On averages of completely multiplicative functions over co-prime integer pairs

TL;DR

This paper extends recent results on the averages of completely multiplicative functions from Gaussian integers to co-prime integer pairs, exploring asymptotic behaviors, ergodic averages, and multilinear convergence over primitive lattice points.

Contribution

It provides the analogue of key theorems for Gaussian integers in the setting of co-prime integer pairs and investigates convergence of multilinear averages over primitive lattice points.

Findings

Derived asymptotic formulas for averages over co-prime pairs.

Established ergodic average results along prime factors.

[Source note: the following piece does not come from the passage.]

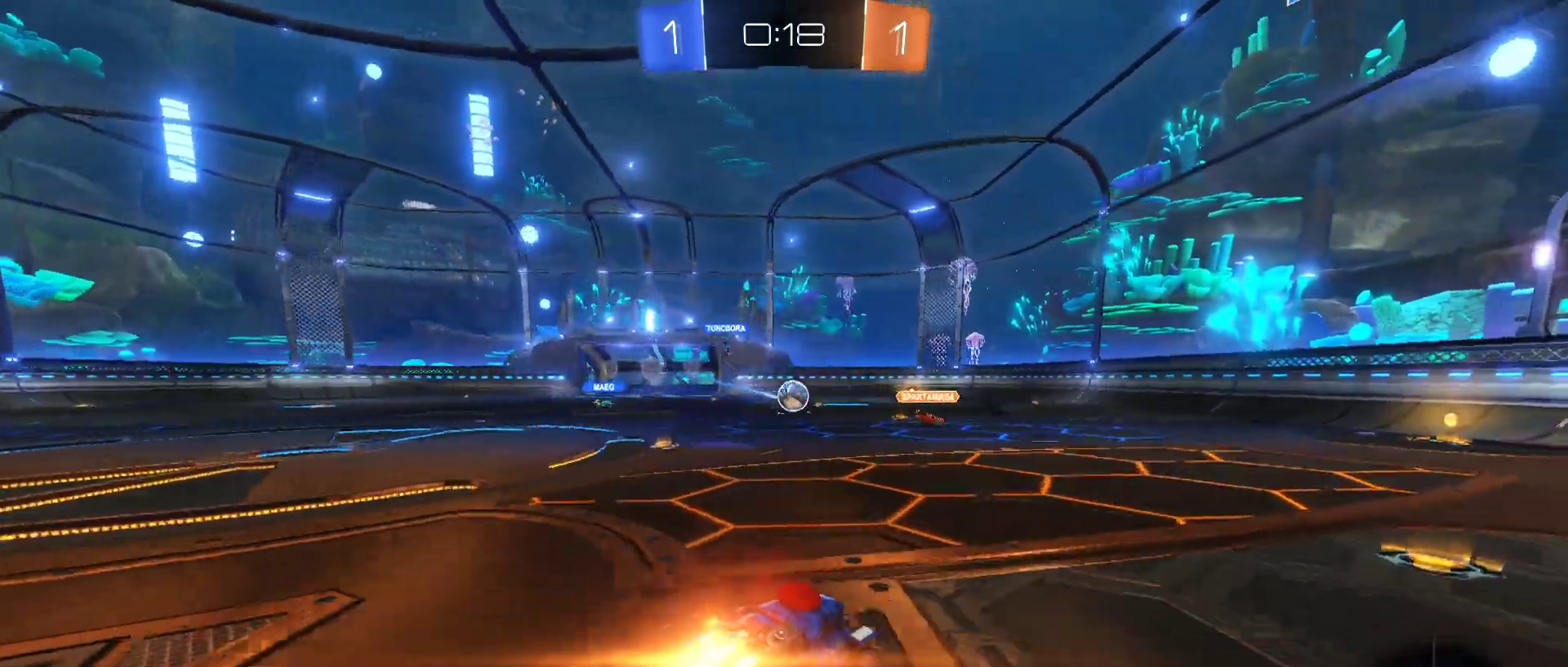
{"keys": ["w"], "mouse": ["left"], "mouse_move": "still", "events": [[150, "d", "down"], [150, "mouse_left", "up"], [350, "d", "up"], [400, "mouse_left", "down"]]}
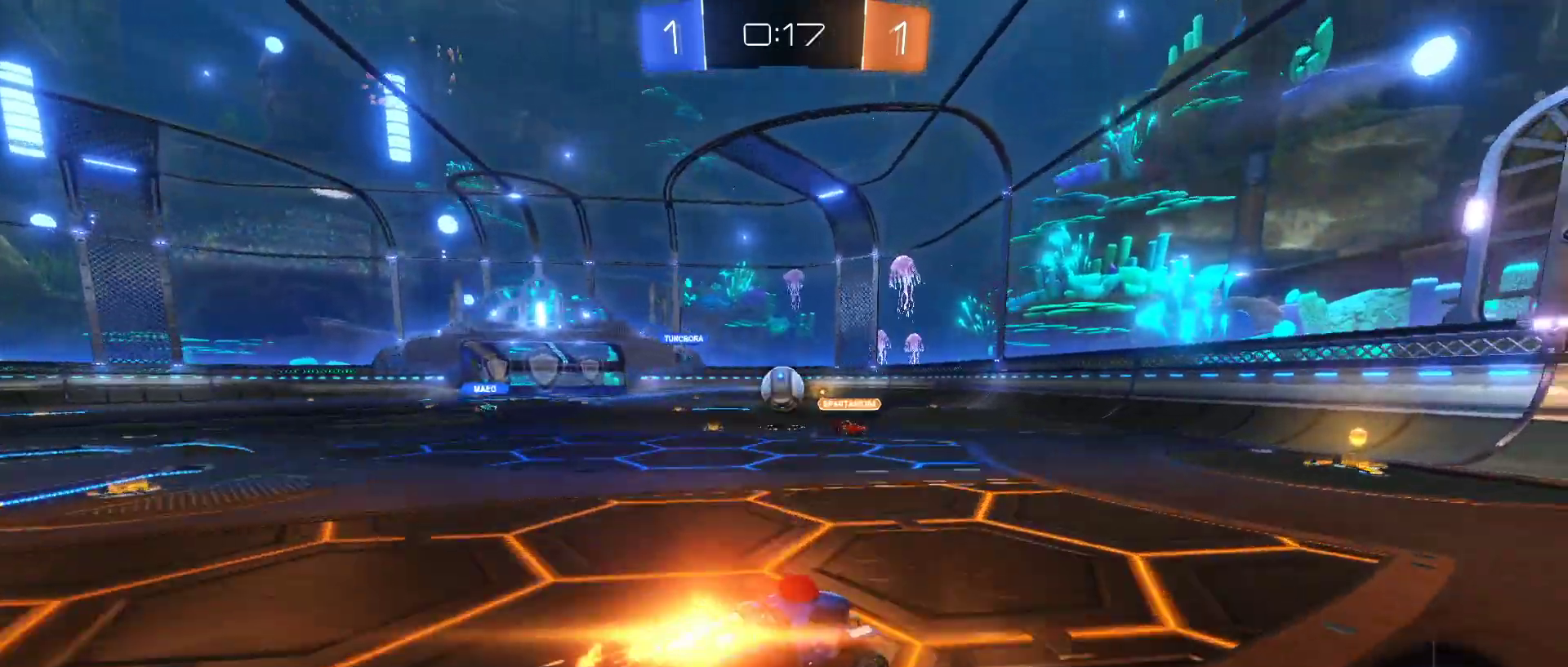
{"keys": ["a", "w"], "mouse": ["left"], "mouse_move": "still", "events": [[317, "a", "down"]]}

Proved convergence of multilinear averages over primitive lattice points.

Abstract

Recently, Donoso, Le, Moreira and Sun studied the asymptotic behavior of the averages of completely multiplicative functions over the Gaussian integers. They derived Wirsing's theorem for Gaussian integers, answered a question of Frantzikinakis and Host for sum of two squares, and obtained a variant of a theorem of Bergelson and Richter on ergodic averages along the number of prime factors of integers. In this paper, we will show the analogue of these results for co-prime integer pairs. Moreover, building on Frantzikinakis and Host's results, we obtain some convergences on the multilinear averages of multiplicative functions over primitive lattice points.